┌──
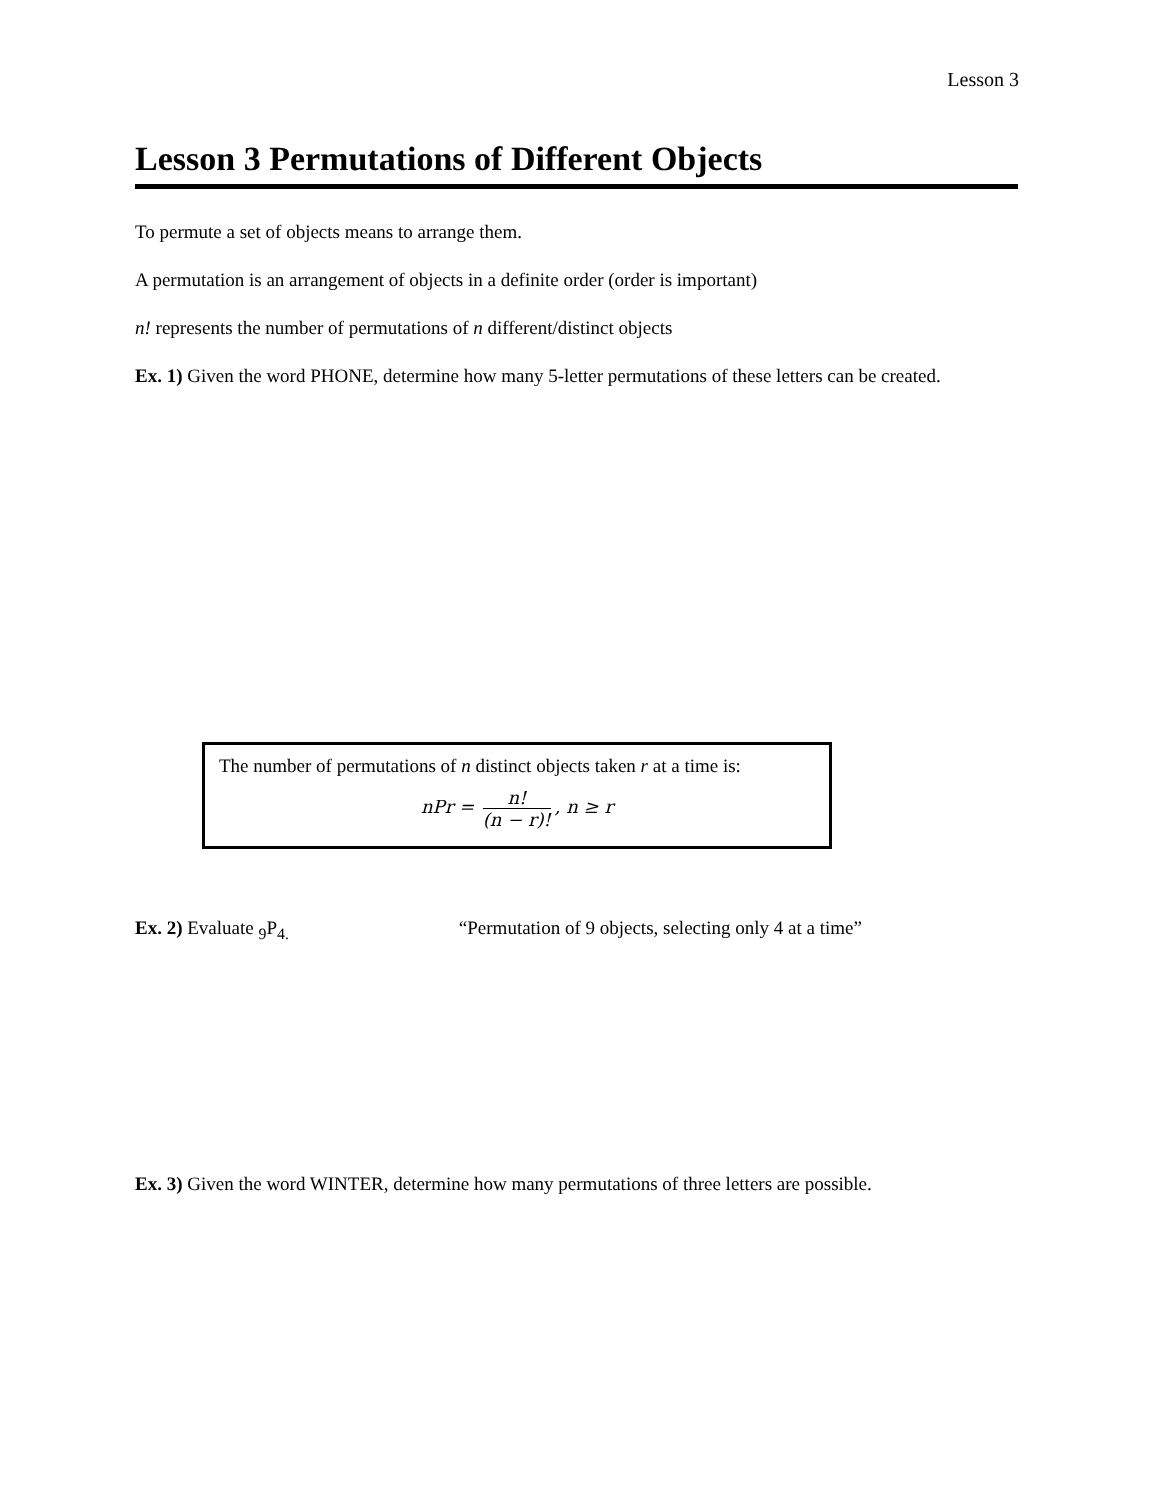Lesson 3
Lesson 3 Permutations of Different Objects
To permute a set of objects means to arrange them.
A permutation is an arrangement of objects in a definite order (order is important)
n! represents the number of permutations of n different/distinct objects
Ex. 1) Given the word PHONE, determine how many 5-letter permutations of these letters can be created.
The number of permutations of n distinct objects taken r at a time is:
nPr = n! (n − r)!, n ≥ r
Ex. 2) Evaluate <sub>9</sub>P<sub>4.</sub> “Permutation of 9 objects, selecting only 4 at a time”
Ex. 3) Given the word WINTER, determine how many permutations of three letters are possible.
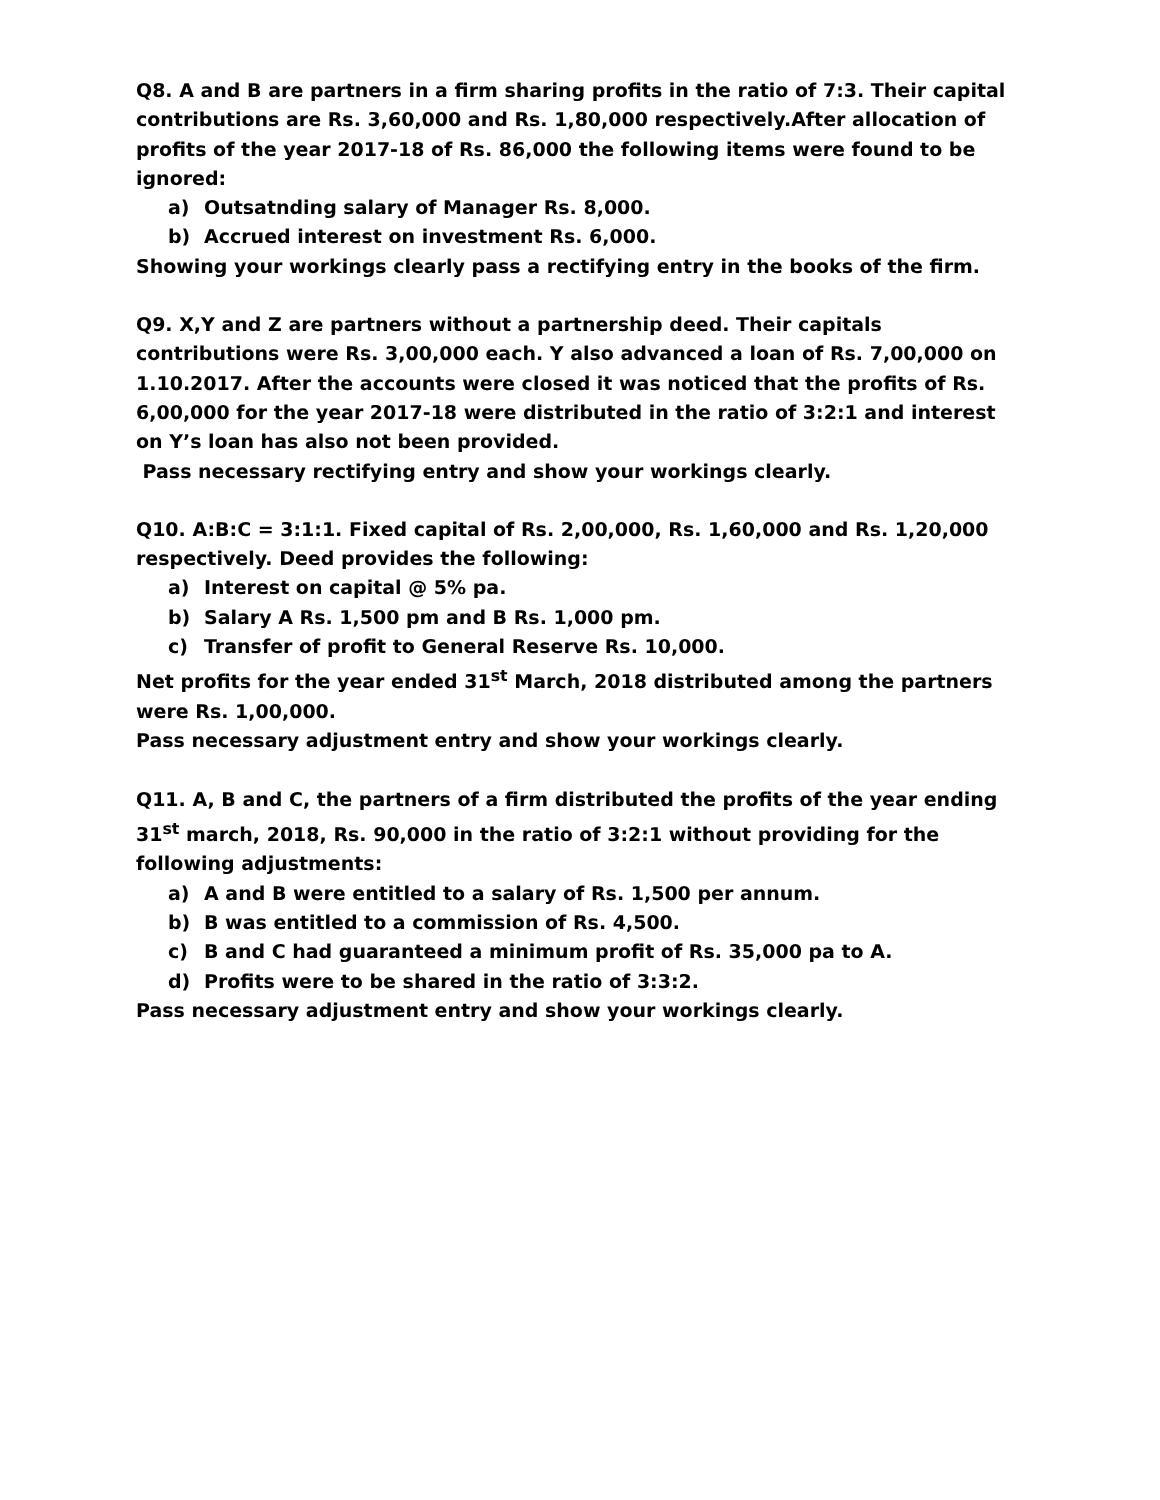Q8. A and B are partners in a firm sharing profits in the ratio of 7:3. Their capital contributions are Rs. 3,60,000 and Rs. 1,80,000 respectively.After allocation of profits of the year 2017-18 of Rs. 86,000 the following items were found to be ignored:
a) Outsatnding salary of Manager Rs. 8,000.
b) Accrued interest on investment Rs. 6,000.
Showing your workings clearly pass a rectifying entry in the books of the firm.
Q9. X,Y and Z are partners without a partnership deed. Their capitals contributions were Rs. 3,00,000 each. Y also advanced a loan of Rs. 7,00,000 on 1.10.2017. After the accounts were closed it was noticed that the profits of Rs. 6,00,000 for the year 2017-18 were distributed in the ratio of 3:2:1 and interest on Y’s loan has also not been provided.
Pass necessary rectifying entry and show your workings clearly.
Q10. A:B:C = 3:1:1. Fixed capital of Rs. 2,00,000, Rs. 1,60,000 and Rs. 1,20,000 respectively. Deed provides the following:
a) Interest on capital @ 5% pa.
b) Salary A Rs. 1,500 pm and B Rs. 1,000 pm.
c) Transfer of profit to General Reserve Rs. 10,000.
Net profits for the year ended 31<sup>st</sup> March, 2018 distributed among the partners were Rs. 1,00,000.
Pass necessary adjustment entry and show your workings clearly.
Q11. A, B and C, the partners of a firm distributed the profits of the year ending 31<sup>st</sup> march, 2018, Rs. 90,000 in the ratio of 3:2:1 without providing for the following adjustments:
a) A and B were entitled to a salary of Rs. 1,500 per annum.
b) B was entitled to a commission of Rs. 4,500.
c) B and C had guaranteed a minimum profit of Rs. 35,000 pa to A.
d) Profits were to be shared in the ratio of 3:3:2.
Pass necessary adjustment entry and show your workings clearly.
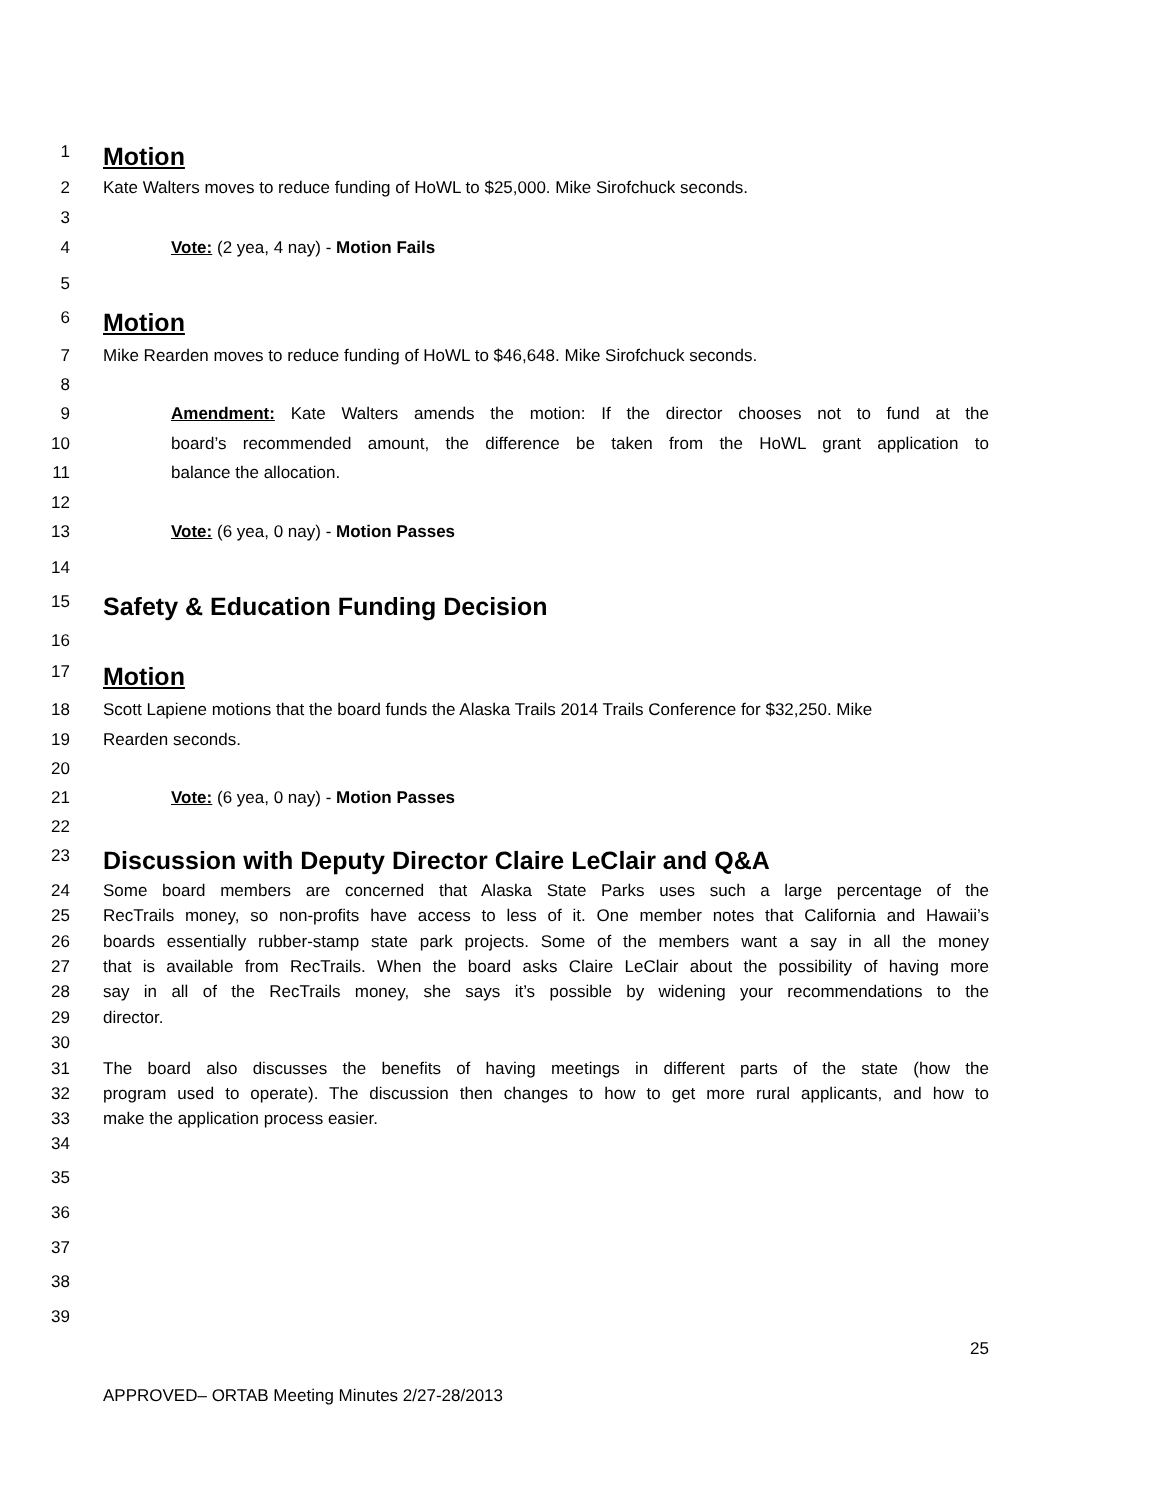1 Motion
2 Kate Walters moves to reduce funding of HoWL to $25,000. Mike Sirofchuck seconds.
3
4 Vote: (2 yea, 4 nay) - Motion Fails
5
6 Motion
7 Mike Rearden moves to reduce funding of HoWL to $46,648. Mike Sirofchuck seconds.
8
9 Amendment: Kate Walters amends the motion: If the director chooses not to fund at the
10 board’s recommended amount, the difference be taken from the HoWL grant application to
11 balance the allocation.
12
13 Vote: (6 yea, 0 nay) - Motion Passes
14
15 Safety & Education Funding Decision
16
17 Motion
18 Scott Lapiene motions that the board funds the Alaska Trails 2014 Trails Conference for $32,250. Mike
19 Rearden seconds.
20
21 Vote: (6 yea, 0 nay) - Motion Passes
22
23 Discussion with Deputy Director Claire LeClair and Q&A
24 Some board members are concerned that Alaska State Parks uses such a large percentage of the
25 RecTrails money, so non-profits have access to less of it. One member notes that California and Hawaii’s
26 boards essentially rubber-stamp state park projects. Some of the members want a say in all the money
27 that is available from RecTrails. When the board asks Claire LeClair about the possibility of having more
28 say in all of the RecTrails money, she says it’s possible by widening your recommendations to the
29 director.
30
31 The board also discusses the benefits of having meetings in different parts of the state (how the
32 program used to operate). The discussion then changes to how to get more rural applicants, and how to
33 make the application process easier.
34
35
36
37
38
39
25
APPROVED– ORTAB Meeting Minutes 2/27-28/2013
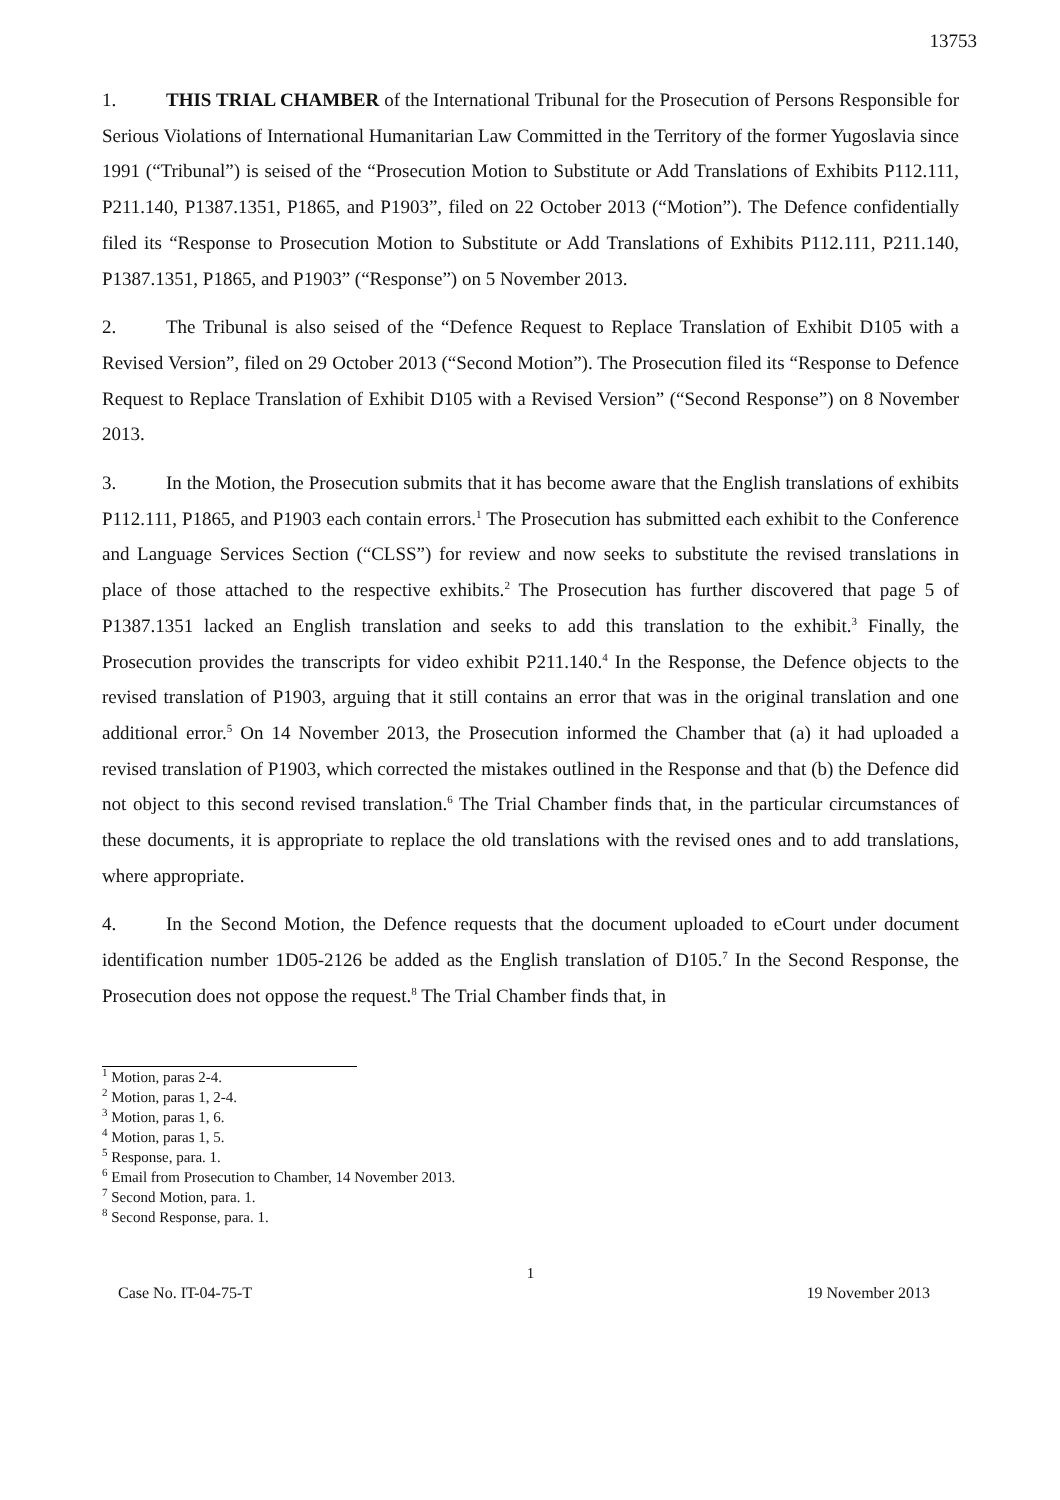13753
1. THIS TRIAL CHAMBER of the International Tribunal for the Prosecution of Persons Responsible for Serious Violations of International Humanitarian Law Committed in the Territory of the former Yugoslavia since 1991 (“Tribunal”) is seised of the “Prosecution Motion to Substitute or Add Translations of Exhibits P112.111, P211.140, P1387.1351, P1865, and P1903”, filed on 22 October 2013 (“Motion”). The Defence confidentially filed its “Response to Prosecution Motion to Substitute or Add Translations of Exhibits P112.111, P211.140, P1387.1351, P1865, and P1903” (“Response”) on 5 November 2013.
2. The Tribunal is also seised of the “Defence Request to Replace Translation of Exhibit D105 with a Revised Version”, filed on 29 October 2013 (“Second Motion”). The Prosecution filed its “Response to Defence Request to Replace Translation of Exhibit D105 with a Revised Version” (“Second Response”) on 8 November 2013.
3. In the Motion, the Prosecution submits that it has become aware that the English translations of exhibits P112.111, P1865, and P1903 each contain errors.<sup>1</sup> The Prosecution has submitted each exhibit to the Conference and Language Services Section (“CLSS”) for review and now seeks to substitute the revised translations in place of those attached to the respective exhibits.<sup>2</sup> The Prosecution has further discovered that page 5 of P1387.1351 lacked an English translation and seeks to add this translation to the exhibit.<sup>3</sup> Finally, the Prosecution provides the transcripts for video exhibit P211.140.<sup>4</sup> In the Response, the Defence objects to the revised translation of P1903, arguing that it still contains an error that was in the original translation and one additional error.<sup>5</sup> On 14 November 2013, the Prosecution informed the Chamber that (a) it had uploaded a revised translation of P1903, which corrected the mistakes outlined in the Response and that (b) the Defence did not object to this second revised translation.<sup>6</sup> The Trial Chamber finds that, in the particular circumstances of these documents, it is appropriate to replace the old translations with the revised ones and to add translations, where appropriate.
4. In the Second Motion, the Defence requests that the document uploaded to eCourt under document identification number 1D05-2126 be added as the English translation of D105.<sup>7</sup> In the Second Response, the Prosecution does not oppose the request.<sup>8</sup> The Trial Chamber finds that, in
<sup>1</sup> Motion, paras 2-4.
<sup>2</sup> Motion, paras 1, 2-4.
<sup>3</sup> Motion, paras 1, 6.
<sup>4</sup> Motion, paras 1, 5.
<sup>5</sup> Response, para. 1.
<sup>6</sup> Email from Prosecution to Chamber, 14 November 2013.
<sup>7</sup> Second Motion, para. 1.
<sup>8</sup> Second Response, para. 1.
1
Case No. IT-04-75-T 19 November 2013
└──
_Exercise directions_
Scan the records above for the string "Given", then select every line that holds it.

_Result for this task_
Ex. 1) Given the word PHONE, determine how many 5-letter permutations of these letters can be created.
Ex. 3) Given the word WINTER, determine how many permutations of three letters are possible.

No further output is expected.